Exercise inputs =>
- - -
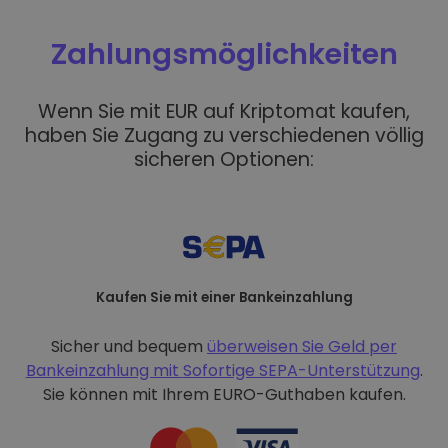
Zahlungsmöglichkeiten
Wenn Sie mit EUR auf Kriptomat kaufen,
haben Sie Zugang zu verschiedenen völlig
sicheren Optionen:
Kaufen Sie mit einer Bankeinzahlung
Sicher und bequem
überweisen Sie Geld per
Bankeinzahlung mit
Sofortige SEPA-Unterstützung
.
Sie können mit Ihrem EURO-Guthaben kaufen.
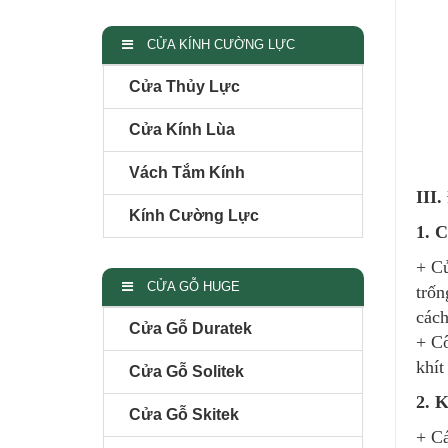
CỬA KÍNH CƯỜNG LỰC
Cửa Thủy Lực
Cửa Kính Lùa
Vách Tắm Kính
III
Kính Cường Lực
1. 
+ Cử
CỬA GỖ HUGE
trốn
cách
Cửa Gỗ Duratek
+ Cô
khít
Cửa Gỗ Solitek
2. K
Cửa Gỗ Skitek
+ Cá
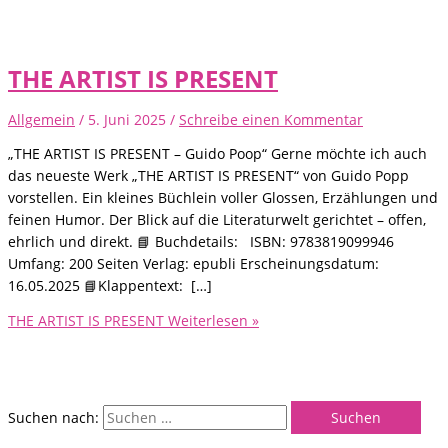
THE ARTIST IS PRESENT
Allgemein
/
5. Juni 2025
/
Schreibe einen Kommentar
„THE ARTIST IS PRESENT – Guido Poop“ Gerne möchte ich auch
das neueste Werk „THE ARTIST IS PRESENT“ von Guido Popp
vorstellen. Ein kleines Büchlein voller Glossen, Erzählungen und
feinen Humor. Der Blick auf die Literaturwelt gerichtet – offen,
ehrlich und direkt. 📘 Buchdetails: ISBN: 9783819099946
Umfang: 200 Seiten Verlag: epubli Erscheinungsdatum:
16.05.2025 📘Klappentext: […]
THE ARTIST IS PRESENT
Weiterlesen »
Suchen nach:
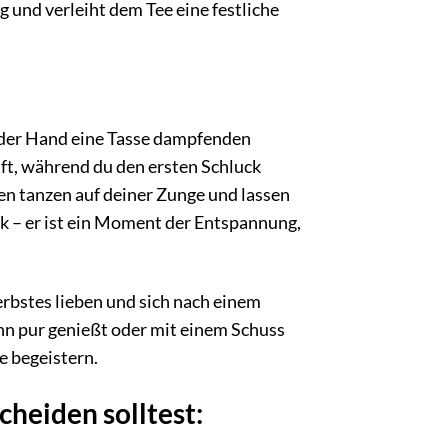
und verleiht dem Tee eine festliche
n der Hand eine Tasse dampfenden
uft, während du den ersten Schluck
en tanzen auf deiner Zunge und lassen
änk – er ist ein Moment der Entspannung,
Herbstes lieben und sich nach einem
hn pur genießt oder mit einem Schuss
e begeistern.
heiden solltest:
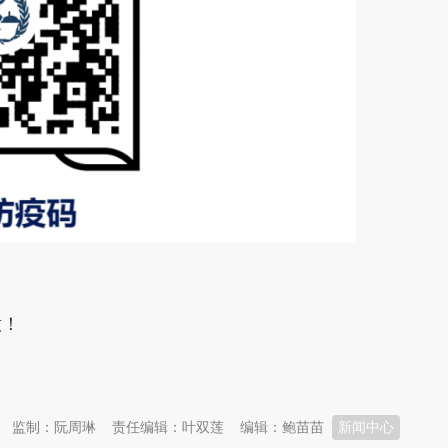
意！
监制：阮周琳
责任编辑：叶双莲
编辑：鲍苗苗
新闻中心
- - -
Begin with the line that contains "Herbstes lieben und sich nach einem" and copy every line through the end of the listing, exactly as written, both ends included. Pictures are not part of the copy.

Result below =>
Herbstes lieben und sich nach einem
hn pur genießt oder mit einem Schuss
e begeistern.
heiden solltest:
意！
监制：阮周琳
责任编辑：叶双莲
编辑：鲍苗苗
新闻中心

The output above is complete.